After the ceremony, there was a reception on the Back Lawn, half of which has been turned into a wildflower meadow as part of Cambridge’s conservation efforts, followed by dinner and dancing in the Great Hall.
One surprise arrived when a special system that protects the stained glass windows in the Great Hall abruptly cut off all of the electricity because the noise level was too high from cheering and shouting.
“Suddenly, all the music was gone,” Ms. Tett said.
Mr. Jones grabbed Freddy Clarke, a longtime friend who always brings a guitar with him, and convinced him to play “La Bamba” while Mr. Jones sang along.
“People went wild,” Mr. Jones said. Another guest, Claudia Romo Edelman, joined in and soon they were singing other hits like “Twist and Shout” and “Sympathy for the Devil” by the Rolling Stones.
Then, Mr. Jones’s and Ms. Tett’s children found a speaker and began DJing.
“It went on like this until midnight,” Ms. Tett said.
On This Day
When July 8, 2024
Where The Chapel at King’s College, Cambridge, United Kingdom
Anything Goes On the evening before the wedding, guests were invited to a costume party at the provost’s Lodge garden where the dress code spanned such references as Harry Potter, King Henry VIII and Burning Man. “There’s all this Tudor history, but the whole place looks like Hogwarts, so we wanted to do a Harry Potter theme for the costume party, and we threw in Burning Man because Henrik comes from San Francisco,” Ms. Tett said.
Skal! In a nod to his Danish roots, Mr. Jones found wedding bands from the Viking era for him and Ms. Tett to exchange.

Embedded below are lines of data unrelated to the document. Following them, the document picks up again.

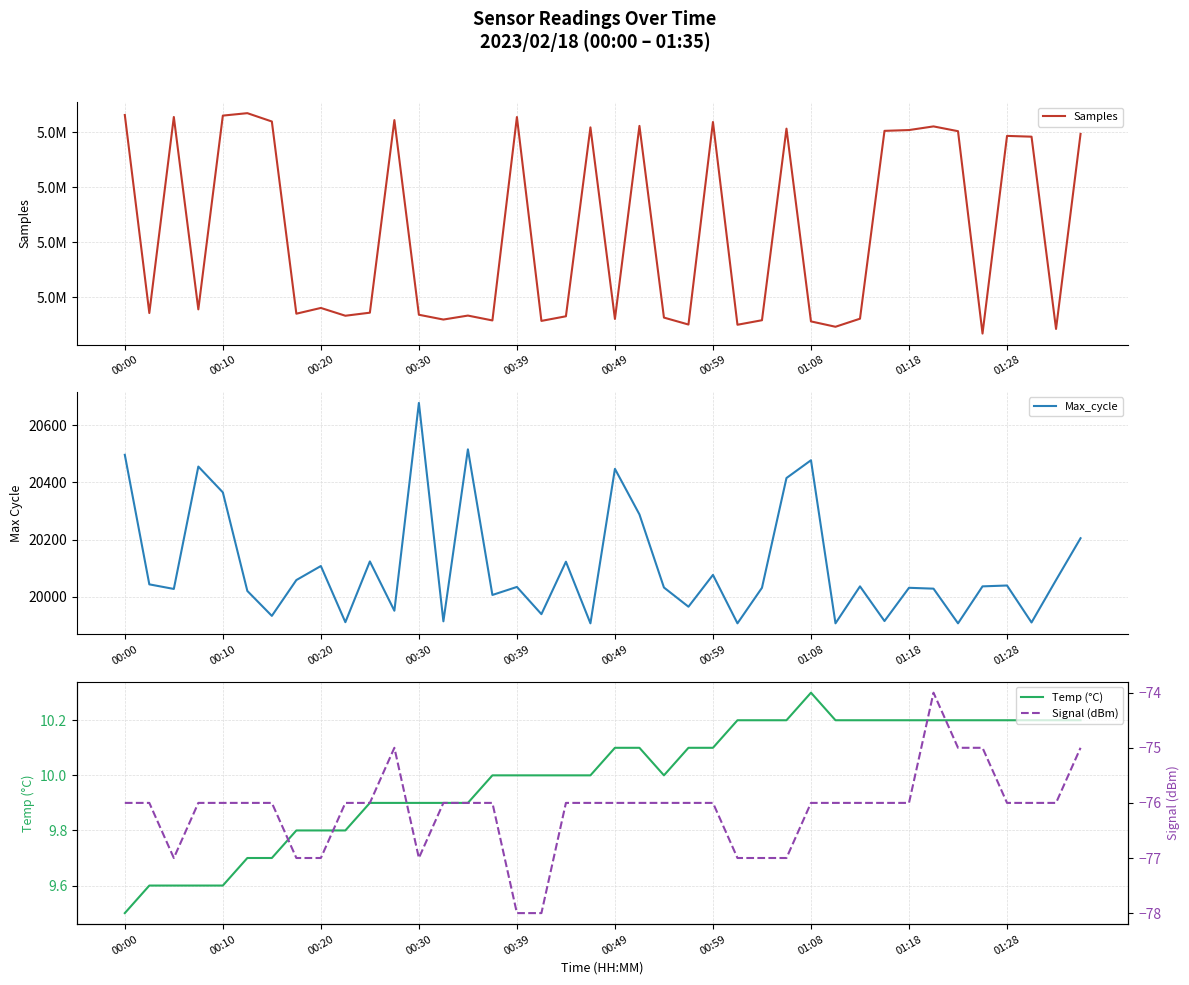

True or false: Max_cycle and Temp (°C) intersect in this chart.

False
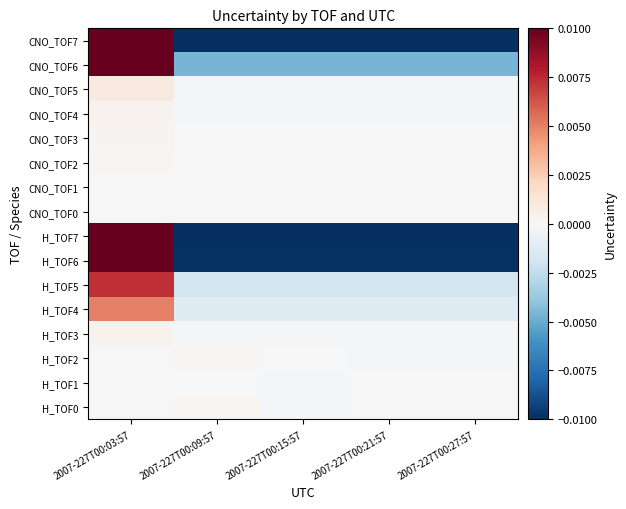

Reading right to left, list all the values displayed in this chart.

H_TOF0: 2007-227T00:27:57=-0.0	2007-227T00:21:57=-0.0	2007-227T00:15:57=-0.0	2007-227T00:09:57=0.0	2007-227T00:03:57=0.0
H_TOF1: 2007-227T00:27:57=-0.0	2007-227T00:21:57=0.0	2007-227T00:15:57=-0.0	2007-227T00:09:57=0.0	2007-227T00:03:57=0.0
H_TOF2: 2007-227T00:27:57=-0.0	2007-227T00:21:57=-0.0	2007-227T00:15:57=0.0	2007-227T00:09:57=0.0	2007-227T00:03:57=0.0
H_TOF3: 2007-227T00:27:57=-0.0	2007-227T00:21:57=-0.0	2007-227T00:15:57=-0.0	2007-227T00:09:57=-0.0	2007-227T00:03:57=0.0
H_TOF4: 2007-227T00:27:57=-0.0	2007-227T00:21:57=-0.0	2007-227T00:15:57=-0.0	2007-227T00:09:57=-0.0	2007-227T00:03:57=0.0
H_TOF5: 2007-227T00:27:57=-0.0	2007-227T00:21:57=-0.0	2007-227T00:15:57=-0.0	2007-227T00:09:57=-0.0	2007-227T00:03:57=0.0
H_TOF6: 2007-227T00:27:57=-0.0	2007-227T00:21:57=-0.0	2007-227T00:15:57=-0.0	2007-227T00:09:57=-0.0	2007-227T00:03:57=0.0
H_TOF7: 2007-227T00:27:57=-0.0	2007-227T00:21:57=-0.0	2007-227T00:15:57=-0.0	2007-227T00:09:57=-0.0	2007-227T00:03:57=0.0
CNO_TOF0: 2007-227T00:27:57=-0.0	2007-227T00:21:57=-0.0	2007-227T00:15:57=-0.0	2007-227T00:09:57=0.0	2007-227T00:03:57=-0.0
CNO_TOF1: 2007-227T00:27:57=0.0	2007-227T00:21:57=0.0	2007-227T00:15:57=-0.0	2007-227T00:09:57=-0.0	2007-227T00:03:57=-0.0
CNO_TOF2: 2007-227T00:27:57=-0.0	2007-227T00:21:57=-0.0	2007-227T00:15:57=-0.0	2007-227T00:09:57=-0.0	2007-227T00:03:57=0.0
CNO_TOF3: 2007-227T00:27:57=-0.0	2007-227T00:21:57=-0.0	2007-227T00:15:57=-0.0	2007-227T00:09:57=-0.0	2007-227T00:03:57=0.0
CNO_TOF4: 2007-227T00:27:57=-0.0	2007-227T00:21:57=-0.0	2007-227T00:15:57=-0.0	2007-227T00:09:57=-0.0	2007-227T00:03:57=0.0
CNO_TOF5: 2007-227T00:27:57=-0.0	2007-227T00:21:57=-0.0	2007-227T00:15:57=-0.0	2007-227T00:09:57=-0.0	2007-227T00:03:57=0.0
CNO_TOF6: 2007-227T00:27:57=-0.0	2007-227T00:21:57=-0.0	2007-227T00:15:57=-0.0	2007-227T00:09:57=-0.0	2007-227T00:03:57=0.0
CNO_TOF7: 2007-227T00:27:57=-0.0	2007-227T00:21:57=-0.0	2007-227T00:15:57=-0.0	2007-227T00:09:57=-0.0	2007-227T00:03:57=0.0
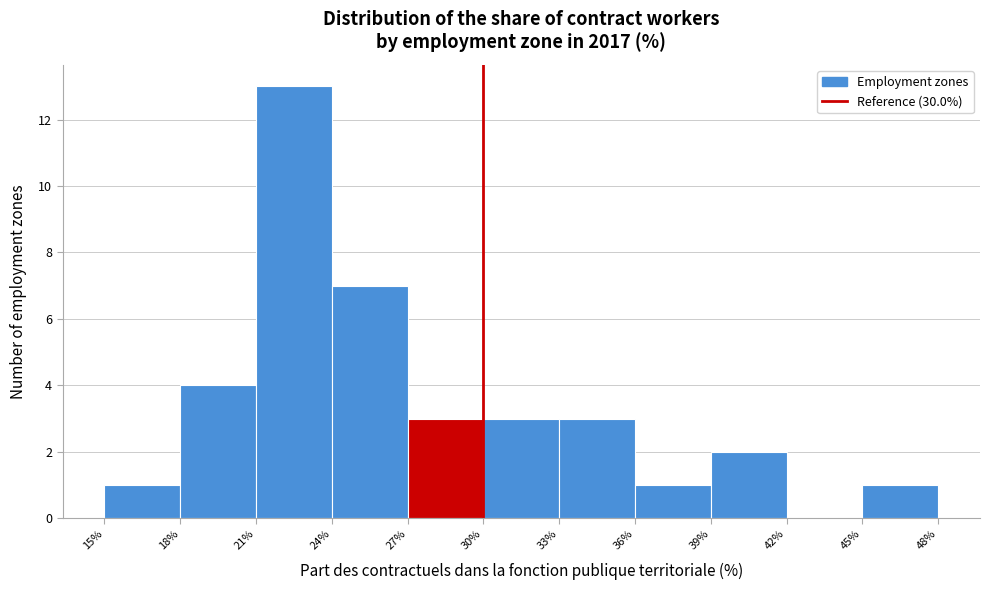

Which range on the x-axis has the tallest bar?

21% to 24%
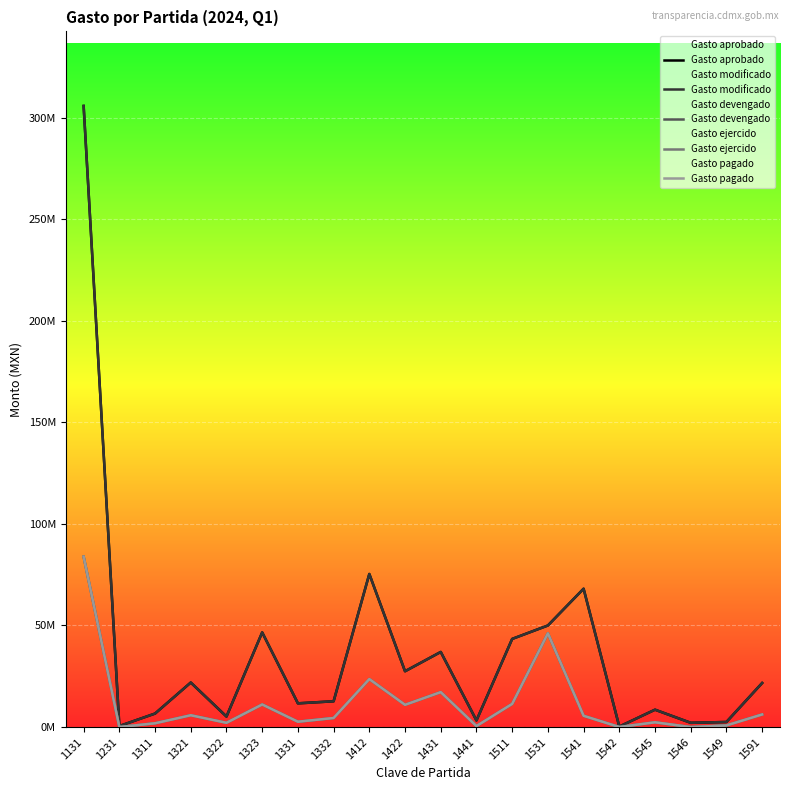

At which category does Gasto ejercido reach its first local valley?

1231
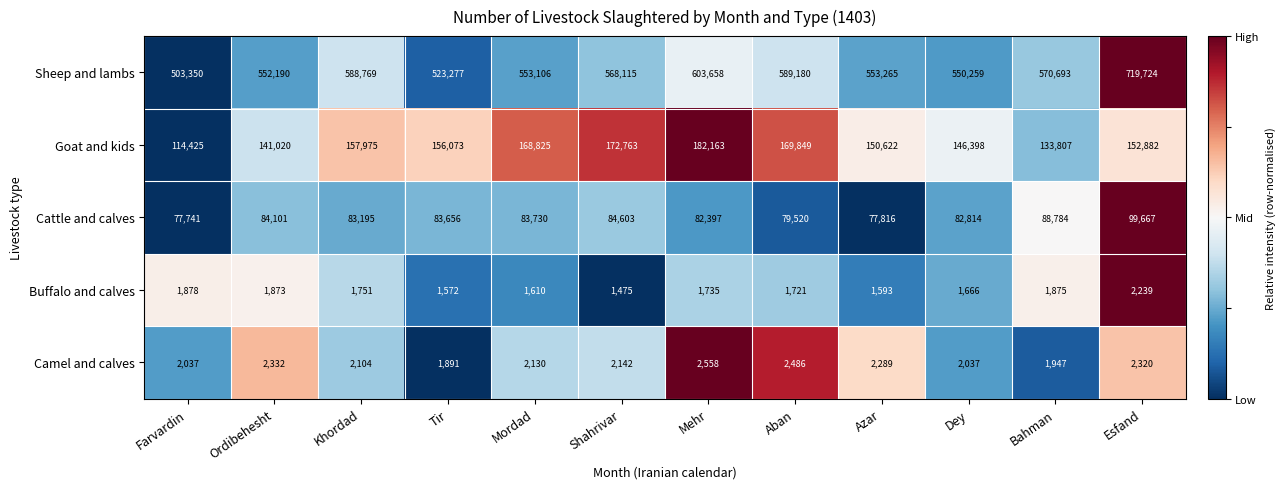

How many distinct data groups are displayed?

5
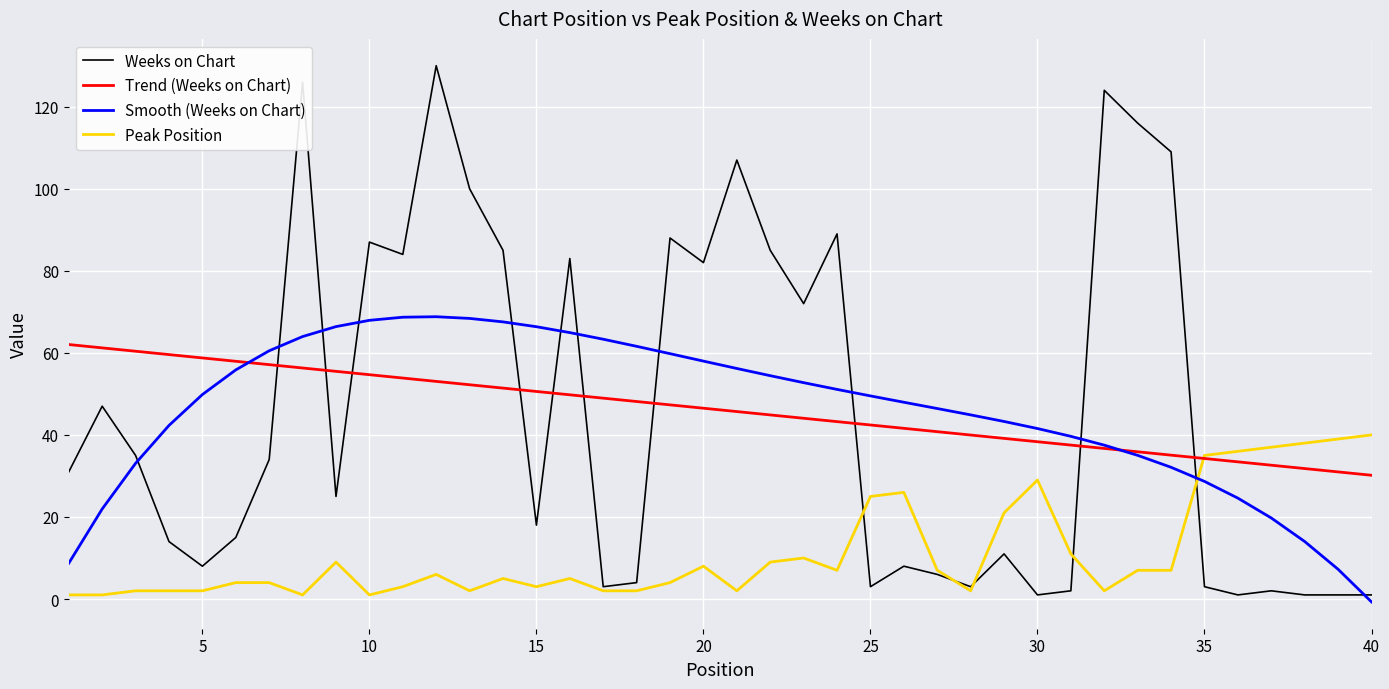

What is the maximum value for Trend (Weeks on Chart)?

62.0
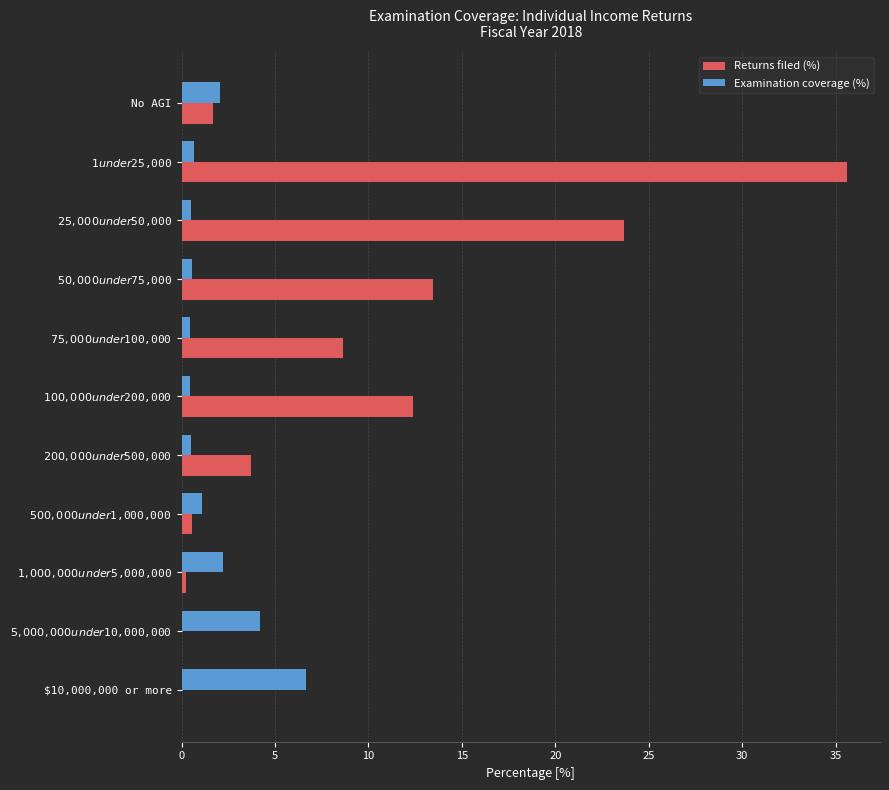

How many data points in Returns filed (%) are above 3?

6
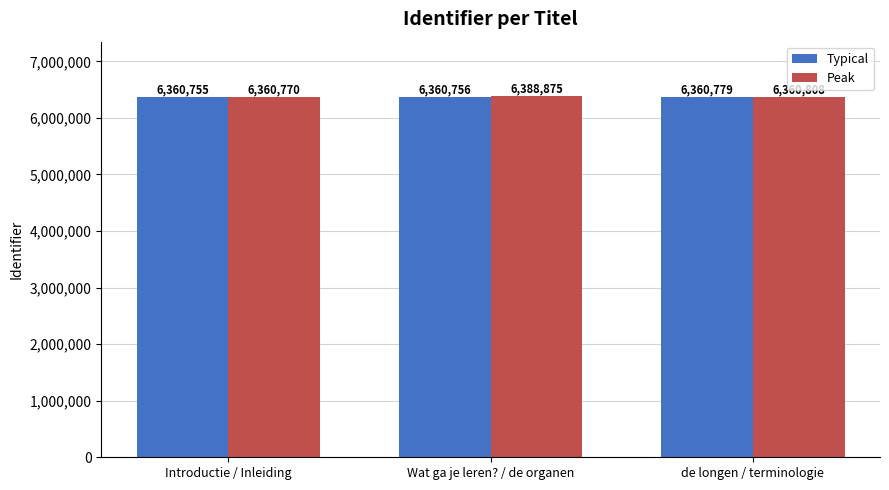

The Typical series shows 6360756 at Wat ga je leren? / de organen. True or false?

True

Hers was made of two gold wires twisted into a band, and his was a solid band with a pattern of stamped circles and triangles along the circumference.
Plenty of History During the wedding weekend, the couple organized six tours around the University of Cambridge, including of the Fitzwilliam Museum, the rooms of the economist John Maynard Keynes and the mathematician Alan Turing, and the Whittle Laboratory, where green aviation is studied.